When it comes to buy-and-hold investing, no one has done it better than Warren Buffett. Over a timeline that spans more than 50 years, he's compounded Berkshire Hathaway's book value at a rate in excess of 19% per year by buying shares of excellent businesses at fair prices, and holding them for years, if not decades, thereafter.
Here, three Fool.com contributors share why they believe Compass Minerals (NYSE:CMP), Chubb (NYSE:CB), and Realty Income (NYSE:O) exhibit the kind of traits found in many of Buffett's best investments.
Take this stock with a grain of salt
Dan Caplinger (Compass Minerals): Warren Buffett doesn't care if a business is sexy as long as it has solid fundamentals. Compass Minerals is a small company that specializes in providing road salt and other winter-weather chemicals primarily to state and local government entities. It also has a plant nutrition division that makes fertilizer to serve markets in both North and South America.

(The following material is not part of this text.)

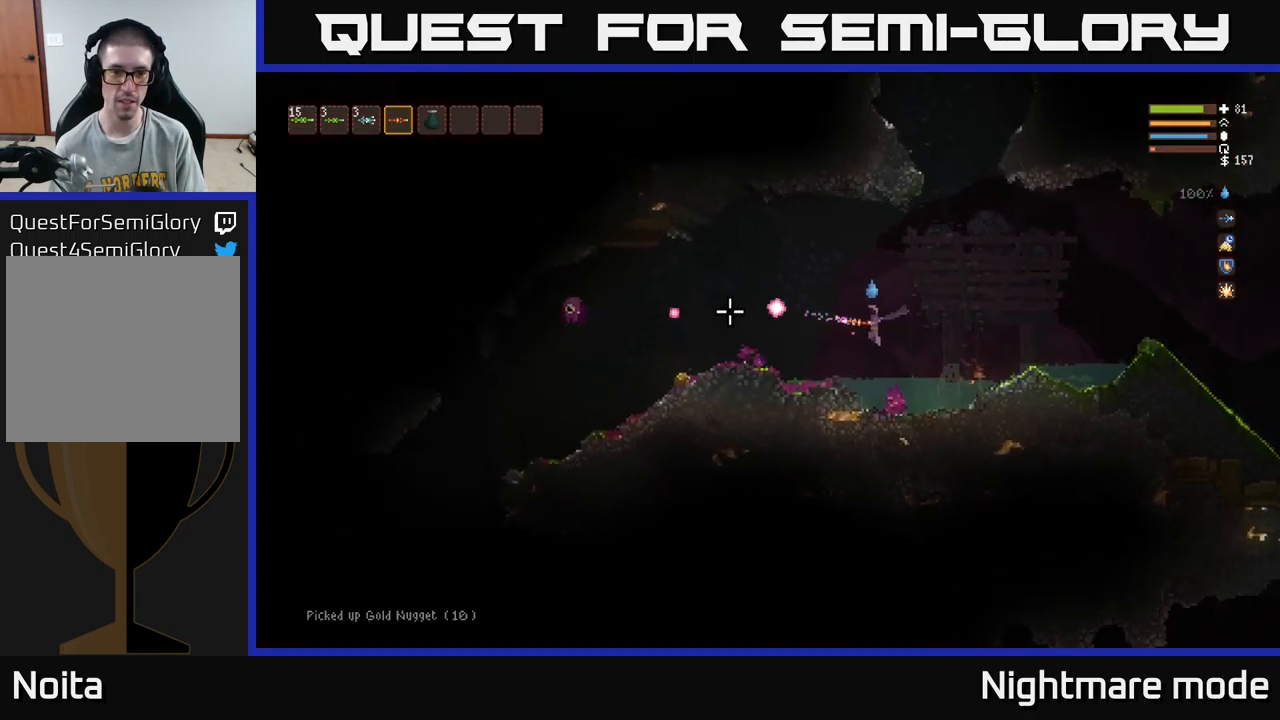
{"buttons": ["L2", "R2"], "left_stick": "left", "right_stick": "left", "events": [[250, "L2", "down"], [283, "R2", "up"], [483, "R2", "down"]]}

Compass has had to deal with tough times recently, as winter weather conditions have been fairly mild in the two years before the current season. Moreover, some production issues at its Ontario-based Goderich salt mine have put a temporary crimp on capacity, and that's come at a poor time for the company.
Yet longer-term, seasonal issues tend to even out for Compass. Meanwhile, the stock pays a healthy dividend that currently yields more than 6%. Buffett's a big fan of large dividends, and with earnings likely to rebound with a return to more normal weather conditions this year, Compass has the capacity to sustain and even grow its payouts over time.
Buffett would never invest in Compass, because its market cap is so small that he wouldn't be able to take a meaningful position in the stock. Even buying the entire company would barely move the needle for Buffett. Yet with a high dividend and good prospects to reverse its recent share-price slump, Compass Minerals is worth a closer look from investors who are willing to consider small-cap stocks with rebound potential.
One of the best insurers on the market
Jordan Wathen (Chubb): Berkshire Hathaway was built on a solid base of unusually profitable insurance companies, which gave Buffett free float that he could invest for the benefit of the company's shareholders. Now that Berkshire's biggest problem is finding good investments, not getting its hands on even more cash, Buffett is unlikely to be shopping for any major insurance acquisitions. But if he were, I suspect Chubb would make the short list of insurance companies he'd like to have under the Berkshire umbrella.
Like Berkshire's insurance gems, Chubb is unusually profitable, thanks to a combined ratio that has come in 8.7 percentage points lower than its peers from 2008 to June 2018. Its secret sauce, if you can call it that, is patience: The company proudly boasts that it "trades market share for profit," meaning that it happily passes up on growth opportunities because they don't fit its high standards for profitability.
Chubb simply won't grow very quickly, but it doesn't need to. Over the past decade, premiums have only rarely grown much faster than a slow, single-digit annual rate from year to year. But that slow and steady approach has led to exceptional results for shareholders, who have enjoyed total returns that are nearly 2 percentage points higher than the property and casualty insurance industry average over the last 15 years, according to data from Morningstar.
Insurance stocks aren't likely to double overnight or top the list of best-performing stocks in any given year. But insurers with sensible managers who put profit ahead of premium growth can generate tremendous amounts of wealth for their investors over long periods of time. Chubb's conservative underwriting culture and intense focus on shareholder returns make it one such insurance company worth buying and holding for years to come.
Similar to another Buffett stock, but much bigger
Matt Frankel, CFP (Realty Income): One of my favorite recent additions to Berkshire Hathaway's stock portfolio was Store Capital, a net-lease real estate investment trust, or REIT, with a portfolio of mostly retail- and entertainment-occupied properties.
It's not difficult to see why Buffett likes the stock. Store Capital's tenants are generally recession- and e-commerce-resistant businesses. Plus, the long-term net lease structure locks tenants in for a decade or more with annual rent increases built in, and also eliminates uncertainty by shifting property taxes, insurance, and maintenance costs to the tenants.
My only problem with the investment is that Store Capital is rather small. Without getting into the details of how REITs work, it's undesirable for any single investor to own more than 10% of a REIT. Store Capital has a $6.7 billion market cap, and it's no coincidence that Berkshire's stake is roughly 9% of that amount.
Another REIT with a similar business model is Realty Income. The general idea is the same -- net-lease freestanding retail properties are Realty Income's focus. The main difference is that with a market cap of nearly $20 billion, Realty Income is much larger, and Berkshire could buy nearly $2 billion of it, which would be more of a needle-moving investment.